1000 people were sheltering in Columbia Road, Bethnal Green, east London when a bomb went straight down the air shaft and exploded killing 40 people. The Keeton Road School in Bermondsey was struck killing 38 people – half of whom were children. Whole families were lost.

Buildings collapsed. Windows shattered, exploding as the skyline lit up as bright as the sunrise that was still hours away. The noise was deafening. Dust filled people’s eyes and nose making sight hard and breathing difficult. The terror of the Blitz had begun.

By 4.30am the all-clear finally sounded and there was a silence as the population began to emerge from their hiding places shocked to find their city devastated and knowing that this night wouldn’t be the last.

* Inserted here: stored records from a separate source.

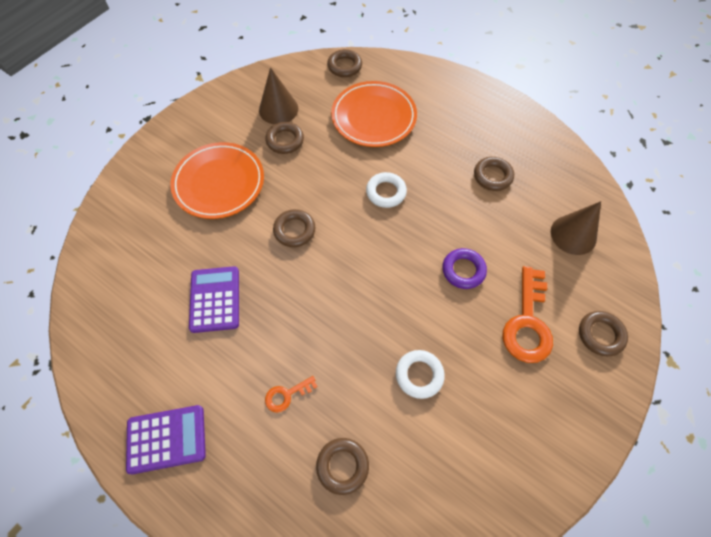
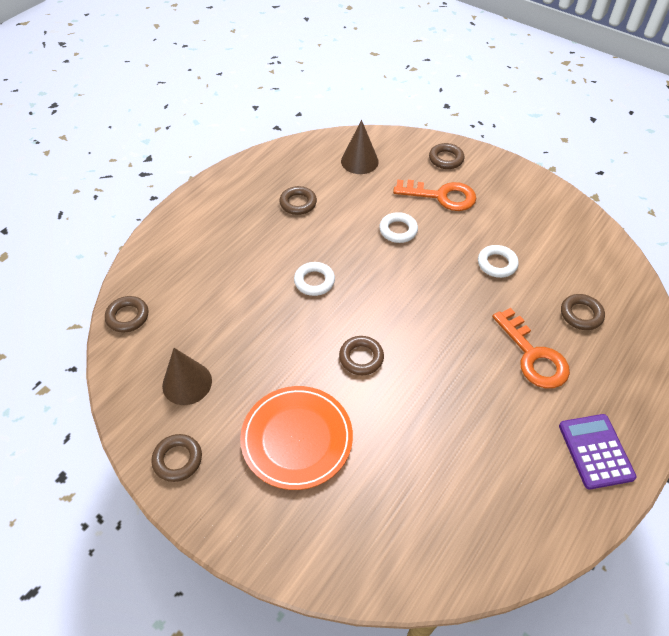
camera: 90 degrees left, 10 degrees down
(215, 299) = (448, 425): purple calculator -> none
(285, 140) = (238, 373): brown ring -> brown ring (178, 459)
(286, 395) = (533, 356): orange key -> orange key, size x2.03
(373, 117) = (213, 290): orange plate -> none
(463, 270) = (398, 230): purple ring -> white ring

430 people had been killed, and nine fires were still burning. The sky glowed in the aftermath visible up to ten miles away.

The bombing of London was a massive turning point in the war. The Luftwaffe and the German leaders wanted to bomb Britain into submission.

“From the flames rose a defiance and determination not to bow before the enemy – which helped Britain win the war.”

In turning their aircraft away from the fighters and their airfields, Germany gave Britain the space, time and opportunity to rebuild the RAF, and thus began to turn the tables.

By the end of September, 5300 tonnes of high explosives had been dropped and a third of the capital lay in ruins.

The Blitz saw London bombed every night and day (except one) for eleven weeks. Other cities felt the force of the Luftwaffe bombers including Coventry. On the 14 November 1940, it saw the biggest raid resulting in 4330 houses being destroyed, 200 fires and 554 people being killed.

The last night of the Blitz was 10-11 May 1941, but it was also the worse. The whole of London was in the German bombers sights as they used the river and the full moon to find their targets including the House of Commons and Westminster Abbey both of which were badly damaged. It was one of the most destructive raids but still the city was still standing and defiant.

The raid lasted seven hours from 10pm through to the all-clear at 5.50am. The raid was the last major raid of the Blitz and saw the highest number of casualties with 1436 Londoners killed.

For now, the worst of the raids were over as Germany turned its forces east towards Russia and the beginning of Operation Barbarossa. Few who were there and survived would forget the 244 days and nights that saw their city defy the odds and rise again.